HOW TO COMPLETE THIS TASK
Nothing is needed except the lines below that run from the one with "Panel 3, 336" through the one with "Image 3: The", repeated exactly.

### INPUT FOR THIS TASK

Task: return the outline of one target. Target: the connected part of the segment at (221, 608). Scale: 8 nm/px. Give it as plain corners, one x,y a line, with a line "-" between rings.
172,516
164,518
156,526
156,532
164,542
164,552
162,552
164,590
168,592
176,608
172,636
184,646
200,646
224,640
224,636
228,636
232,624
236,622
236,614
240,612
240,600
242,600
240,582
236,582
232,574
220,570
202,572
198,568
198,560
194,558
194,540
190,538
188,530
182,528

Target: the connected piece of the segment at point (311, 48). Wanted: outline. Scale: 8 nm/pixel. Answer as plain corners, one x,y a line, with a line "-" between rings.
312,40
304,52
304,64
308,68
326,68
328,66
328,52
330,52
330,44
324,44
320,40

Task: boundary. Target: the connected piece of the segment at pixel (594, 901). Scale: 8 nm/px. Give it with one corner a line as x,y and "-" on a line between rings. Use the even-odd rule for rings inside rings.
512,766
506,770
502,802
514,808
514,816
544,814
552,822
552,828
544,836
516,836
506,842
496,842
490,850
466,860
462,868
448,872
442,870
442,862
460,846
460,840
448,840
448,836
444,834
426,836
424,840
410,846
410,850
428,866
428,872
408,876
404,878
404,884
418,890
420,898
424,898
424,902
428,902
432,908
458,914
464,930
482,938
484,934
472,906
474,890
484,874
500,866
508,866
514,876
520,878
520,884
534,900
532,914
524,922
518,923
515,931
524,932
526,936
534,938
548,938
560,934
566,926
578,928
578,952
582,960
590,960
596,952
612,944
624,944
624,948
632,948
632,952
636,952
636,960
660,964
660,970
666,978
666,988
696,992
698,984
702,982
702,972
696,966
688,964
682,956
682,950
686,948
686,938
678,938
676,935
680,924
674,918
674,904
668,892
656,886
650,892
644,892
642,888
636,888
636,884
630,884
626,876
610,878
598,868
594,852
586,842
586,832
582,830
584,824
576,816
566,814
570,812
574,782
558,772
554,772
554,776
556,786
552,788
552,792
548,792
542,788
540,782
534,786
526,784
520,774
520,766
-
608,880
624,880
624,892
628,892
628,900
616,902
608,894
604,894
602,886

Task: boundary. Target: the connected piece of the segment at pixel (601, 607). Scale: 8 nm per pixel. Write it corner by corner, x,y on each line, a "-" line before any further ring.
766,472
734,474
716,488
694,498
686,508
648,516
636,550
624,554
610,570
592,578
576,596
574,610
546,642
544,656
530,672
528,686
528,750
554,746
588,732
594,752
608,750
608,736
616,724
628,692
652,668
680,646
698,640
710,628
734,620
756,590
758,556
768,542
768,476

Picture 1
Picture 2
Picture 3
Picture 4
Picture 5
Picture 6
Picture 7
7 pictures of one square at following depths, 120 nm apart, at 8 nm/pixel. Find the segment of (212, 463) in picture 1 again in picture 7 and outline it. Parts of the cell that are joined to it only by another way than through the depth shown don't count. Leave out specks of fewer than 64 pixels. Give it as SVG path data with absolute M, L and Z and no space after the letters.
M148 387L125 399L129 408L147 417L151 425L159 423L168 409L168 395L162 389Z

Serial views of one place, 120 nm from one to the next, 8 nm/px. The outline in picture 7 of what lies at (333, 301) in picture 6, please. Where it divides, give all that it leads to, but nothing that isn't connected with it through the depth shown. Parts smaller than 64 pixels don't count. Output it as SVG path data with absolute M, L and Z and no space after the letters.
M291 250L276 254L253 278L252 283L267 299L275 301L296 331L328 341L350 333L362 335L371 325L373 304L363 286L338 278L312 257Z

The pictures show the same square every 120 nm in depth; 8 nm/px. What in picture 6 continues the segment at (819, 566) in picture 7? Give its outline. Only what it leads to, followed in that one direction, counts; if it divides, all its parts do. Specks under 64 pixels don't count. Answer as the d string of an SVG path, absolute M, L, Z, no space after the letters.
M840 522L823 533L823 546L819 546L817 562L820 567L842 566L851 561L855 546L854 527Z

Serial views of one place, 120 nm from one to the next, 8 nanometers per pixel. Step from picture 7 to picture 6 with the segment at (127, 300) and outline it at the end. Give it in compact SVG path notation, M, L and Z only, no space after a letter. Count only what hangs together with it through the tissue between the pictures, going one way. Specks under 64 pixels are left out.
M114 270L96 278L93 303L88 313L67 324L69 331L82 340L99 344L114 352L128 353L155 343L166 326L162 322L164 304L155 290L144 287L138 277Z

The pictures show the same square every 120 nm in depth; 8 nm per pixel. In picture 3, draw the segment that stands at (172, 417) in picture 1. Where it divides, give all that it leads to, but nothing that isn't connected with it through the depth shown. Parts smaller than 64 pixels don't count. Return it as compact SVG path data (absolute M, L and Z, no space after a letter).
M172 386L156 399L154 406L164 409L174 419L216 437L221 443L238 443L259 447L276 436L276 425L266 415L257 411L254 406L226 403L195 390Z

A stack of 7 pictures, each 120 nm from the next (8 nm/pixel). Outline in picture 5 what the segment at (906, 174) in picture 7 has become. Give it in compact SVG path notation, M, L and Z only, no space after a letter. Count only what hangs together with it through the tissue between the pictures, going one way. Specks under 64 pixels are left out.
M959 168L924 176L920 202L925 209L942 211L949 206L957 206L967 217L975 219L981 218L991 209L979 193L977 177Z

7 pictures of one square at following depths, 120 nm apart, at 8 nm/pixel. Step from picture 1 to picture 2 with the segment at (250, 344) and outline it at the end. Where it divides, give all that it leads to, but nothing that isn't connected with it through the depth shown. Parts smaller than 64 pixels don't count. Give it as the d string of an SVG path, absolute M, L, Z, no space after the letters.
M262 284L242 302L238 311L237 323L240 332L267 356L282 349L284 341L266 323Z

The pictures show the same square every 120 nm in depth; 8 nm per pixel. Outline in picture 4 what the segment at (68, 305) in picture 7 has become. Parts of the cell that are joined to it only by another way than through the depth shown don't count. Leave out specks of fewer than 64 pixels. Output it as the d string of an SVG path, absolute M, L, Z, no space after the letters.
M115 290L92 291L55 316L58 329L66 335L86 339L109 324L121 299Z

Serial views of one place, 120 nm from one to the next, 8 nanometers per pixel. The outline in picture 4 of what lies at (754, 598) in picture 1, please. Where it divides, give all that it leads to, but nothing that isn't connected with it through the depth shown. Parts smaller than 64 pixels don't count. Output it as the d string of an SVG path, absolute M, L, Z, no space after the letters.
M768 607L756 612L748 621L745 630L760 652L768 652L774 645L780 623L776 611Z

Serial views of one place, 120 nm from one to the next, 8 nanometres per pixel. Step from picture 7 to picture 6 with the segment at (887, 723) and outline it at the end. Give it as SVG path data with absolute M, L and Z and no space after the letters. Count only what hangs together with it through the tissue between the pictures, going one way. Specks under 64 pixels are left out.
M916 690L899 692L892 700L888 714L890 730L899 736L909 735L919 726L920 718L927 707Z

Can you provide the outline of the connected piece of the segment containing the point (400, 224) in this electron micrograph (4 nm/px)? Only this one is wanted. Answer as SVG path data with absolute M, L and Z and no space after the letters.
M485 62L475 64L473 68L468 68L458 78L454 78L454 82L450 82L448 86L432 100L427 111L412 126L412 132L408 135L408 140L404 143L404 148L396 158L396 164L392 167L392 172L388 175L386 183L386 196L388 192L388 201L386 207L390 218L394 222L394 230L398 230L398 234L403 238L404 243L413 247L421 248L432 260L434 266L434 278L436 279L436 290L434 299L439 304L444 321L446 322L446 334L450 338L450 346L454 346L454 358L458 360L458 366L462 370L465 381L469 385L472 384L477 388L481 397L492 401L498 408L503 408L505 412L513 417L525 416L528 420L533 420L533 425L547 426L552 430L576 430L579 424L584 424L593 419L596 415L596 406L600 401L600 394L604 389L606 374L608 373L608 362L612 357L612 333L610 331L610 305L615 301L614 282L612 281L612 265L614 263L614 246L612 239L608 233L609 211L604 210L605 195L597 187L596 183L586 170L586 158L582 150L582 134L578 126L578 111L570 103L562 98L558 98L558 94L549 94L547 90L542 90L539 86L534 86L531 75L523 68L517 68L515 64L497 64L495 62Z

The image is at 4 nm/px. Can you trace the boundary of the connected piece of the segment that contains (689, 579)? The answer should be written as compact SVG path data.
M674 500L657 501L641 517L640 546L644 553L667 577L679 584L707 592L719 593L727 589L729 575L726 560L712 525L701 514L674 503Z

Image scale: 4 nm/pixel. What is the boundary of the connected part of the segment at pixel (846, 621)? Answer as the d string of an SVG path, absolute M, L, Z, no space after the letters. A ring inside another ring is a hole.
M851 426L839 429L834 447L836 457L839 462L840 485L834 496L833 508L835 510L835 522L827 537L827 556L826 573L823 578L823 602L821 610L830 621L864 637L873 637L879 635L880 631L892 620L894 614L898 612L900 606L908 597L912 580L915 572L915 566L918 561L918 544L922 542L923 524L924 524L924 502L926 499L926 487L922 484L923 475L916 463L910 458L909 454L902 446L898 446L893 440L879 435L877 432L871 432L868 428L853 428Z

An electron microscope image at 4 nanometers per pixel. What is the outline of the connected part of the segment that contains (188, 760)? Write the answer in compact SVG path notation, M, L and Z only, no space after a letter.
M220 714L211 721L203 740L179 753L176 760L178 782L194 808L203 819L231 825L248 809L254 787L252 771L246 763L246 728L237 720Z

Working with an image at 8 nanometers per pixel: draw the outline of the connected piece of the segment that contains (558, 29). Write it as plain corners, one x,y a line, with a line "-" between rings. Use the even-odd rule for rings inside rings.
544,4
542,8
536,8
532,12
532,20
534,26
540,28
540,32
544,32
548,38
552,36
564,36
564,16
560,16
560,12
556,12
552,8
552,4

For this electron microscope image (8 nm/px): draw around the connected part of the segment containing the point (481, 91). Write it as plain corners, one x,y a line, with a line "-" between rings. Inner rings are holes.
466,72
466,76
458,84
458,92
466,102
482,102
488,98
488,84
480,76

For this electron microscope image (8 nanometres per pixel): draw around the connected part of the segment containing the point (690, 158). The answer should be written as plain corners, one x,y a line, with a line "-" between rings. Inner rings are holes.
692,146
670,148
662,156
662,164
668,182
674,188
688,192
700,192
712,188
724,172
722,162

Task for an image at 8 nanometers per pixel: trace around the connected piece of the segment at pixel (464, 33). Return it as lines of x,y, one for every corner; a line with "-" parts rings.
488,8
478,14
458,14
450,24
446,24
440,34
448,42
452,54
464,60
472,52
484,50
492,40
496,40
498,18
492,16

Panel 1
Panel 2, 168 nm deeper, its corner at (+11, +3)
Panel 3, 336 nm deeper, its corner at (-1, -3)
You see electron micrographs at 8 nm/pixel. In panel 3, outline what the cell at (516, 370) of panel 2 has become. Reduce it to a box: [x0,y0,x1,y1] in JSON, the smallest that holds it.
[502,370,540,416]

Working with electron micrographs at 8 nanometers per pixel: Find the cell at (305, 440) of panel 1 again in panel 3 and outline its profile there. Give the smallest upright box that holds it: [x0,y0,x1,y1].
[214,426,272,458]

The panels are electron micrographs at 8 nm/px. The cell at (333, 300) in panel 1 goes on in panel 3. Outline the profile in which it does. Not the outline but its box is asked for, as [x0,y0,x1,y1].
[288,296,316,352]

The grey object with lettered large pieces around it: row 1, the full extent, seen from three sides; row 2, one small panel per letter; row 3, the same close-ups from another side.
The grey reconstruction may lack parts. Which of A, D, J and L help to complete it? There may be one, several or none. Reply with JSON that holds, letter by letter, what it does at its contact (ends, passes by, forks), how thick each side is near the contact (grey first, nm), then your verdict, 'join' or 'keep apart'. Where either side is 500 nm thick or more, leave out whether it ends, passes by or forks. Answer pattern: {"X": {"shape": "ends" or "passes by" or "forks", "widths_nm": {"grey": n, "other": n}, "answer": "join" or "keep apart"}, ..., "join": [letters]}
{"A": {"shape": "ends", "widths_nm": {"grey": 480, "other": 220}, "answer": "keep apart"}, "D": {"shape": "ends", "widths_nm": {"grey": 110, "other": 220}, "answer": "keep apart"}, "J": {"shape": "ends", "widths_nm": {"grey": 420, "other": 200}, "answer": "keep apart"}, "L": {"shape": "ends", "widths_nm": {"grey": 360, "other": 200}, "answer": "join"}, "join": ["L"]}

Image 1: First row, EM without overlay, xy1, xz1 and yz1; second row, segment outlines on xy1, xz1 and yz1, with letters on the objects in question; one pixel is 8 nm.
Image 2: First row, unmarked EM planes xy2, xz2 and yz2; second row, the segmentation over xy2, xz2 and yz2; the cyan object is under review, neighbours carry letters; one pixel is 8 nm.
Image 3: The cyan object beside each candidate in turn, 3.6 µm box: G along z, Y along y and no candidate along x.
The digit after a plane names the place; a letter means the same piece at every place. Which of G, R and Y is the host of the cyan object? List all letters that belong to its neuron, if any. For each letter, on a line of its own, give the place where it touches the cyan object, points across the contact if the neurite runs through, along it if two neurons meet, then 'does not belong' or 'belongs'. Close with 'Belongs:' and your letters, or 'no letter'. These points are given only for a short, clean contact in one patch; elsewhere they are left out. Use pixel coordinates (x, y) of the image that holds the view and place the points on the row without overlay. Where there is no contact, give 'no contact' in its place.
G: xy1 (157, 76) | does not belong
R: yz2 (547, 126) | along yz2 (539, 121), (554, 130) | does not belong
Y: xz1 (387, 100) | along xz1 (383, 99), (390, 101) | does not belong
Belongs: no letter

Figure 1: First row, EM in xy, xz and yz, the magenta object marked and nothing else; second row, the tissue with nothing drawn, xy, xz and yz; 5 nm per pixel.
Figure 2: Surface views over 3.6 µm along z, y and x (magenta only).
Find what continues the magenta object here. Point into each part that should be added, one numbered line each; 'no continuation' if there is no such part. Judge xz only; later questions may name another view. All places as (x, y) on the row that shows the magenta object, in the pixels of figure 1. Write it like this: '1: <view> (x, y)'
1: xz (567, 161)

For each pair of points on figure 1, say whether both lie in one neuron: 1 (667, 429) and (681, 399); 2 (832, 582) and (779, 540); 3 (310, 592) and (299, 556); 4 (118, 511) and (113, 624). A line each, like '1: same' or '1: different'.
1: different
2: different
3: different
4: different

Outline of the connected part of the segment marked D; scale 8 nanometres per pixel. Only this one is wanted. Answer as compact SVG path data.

######

RESULT OF THIS EXERCISE
Panel 3, 336 nm deeper, its corner at (-1, -3)
You see electron micrographs at 8 nm/pixel. In panel 3, outline what the cell at (516, 370) of panel 2 has become. Reduce it to a box: [x0,y0,x1,y1] in JSON, the smallest that holds it.
[502,370,540,416]

Working with electron micrographs at 8 nanometers per pixel: Find the cell at (305, 440) of panel 1 again in panel 3 and outline its profile there. Give the smallest upright box that holds it: [x0,y0,x1,y1].
[214,426,272,458]

The panels are electron micrographs at 8 nm/px. The cell at (333, 300) in panel 1 goes on in panel 3. Outline the profile in which it does. Not the outline but its box is asked for, as [x0,y0,x1,y1].
[288,296,316,352]

The grey object with lettered large pieces around it: row 1, the full extent, seen from three sides; row 2, one small panel per letter; row 3, the same close-ups from another side.
The grey reconstruction may lack parts. Which of A, D, J and L help to complete it? There may be one, several or none. Reply with JSON that holds, letter by letter, what it does at its contact (ends, passes by, forks), how thick each side is near the contact (grey first, nm), then your verdict, 'join' or 'keep apart'. Where either side is 500 nm thick or more, leave out whether it ends, passes by or forks. Answer pattern: {"X": {"shape": "ends" or "passes by" or "forks", "widths_nm": {"grey": n, "other": n}, "answer": "join" or "keep apart"}, ..., "join": [letters]}
{"A": {"shape": "ends", "widths_nm": {"grey": 480, "other": 220}, "answer": "keep apart"}, "D": {"shape": "ends", "widths_nm": {"grey": 110, "other": 220}, "answer": "keep apart"}, "J": {"shape": "ends", "widths_nm": {"grey": 420, "other": 200}, "answer": "keep apart"}, "L": {"shape": "ends", "widths_nm": {"grey": 360, "other": 200}, "answer": "join"}, "join": ["L"]}

Image 1: First row, EM without overlay, xy1, xz1 and yz1; second row, segment outlines on xy1, xz1 and yz1, with letters on the objects in question; one pixel is 8 nm.
Image 2: First row, unmarked EM planes xy2, xz2 and yz2; second row, the segmentation over xy2, xz2 and yz2; the cyan object is under review, neighbours carry letters; one pixel is 8 nm.
Image 3: The cyan object beside each candidate in turn, 3.6 µm box: G along z, Y along y and no candidate along x.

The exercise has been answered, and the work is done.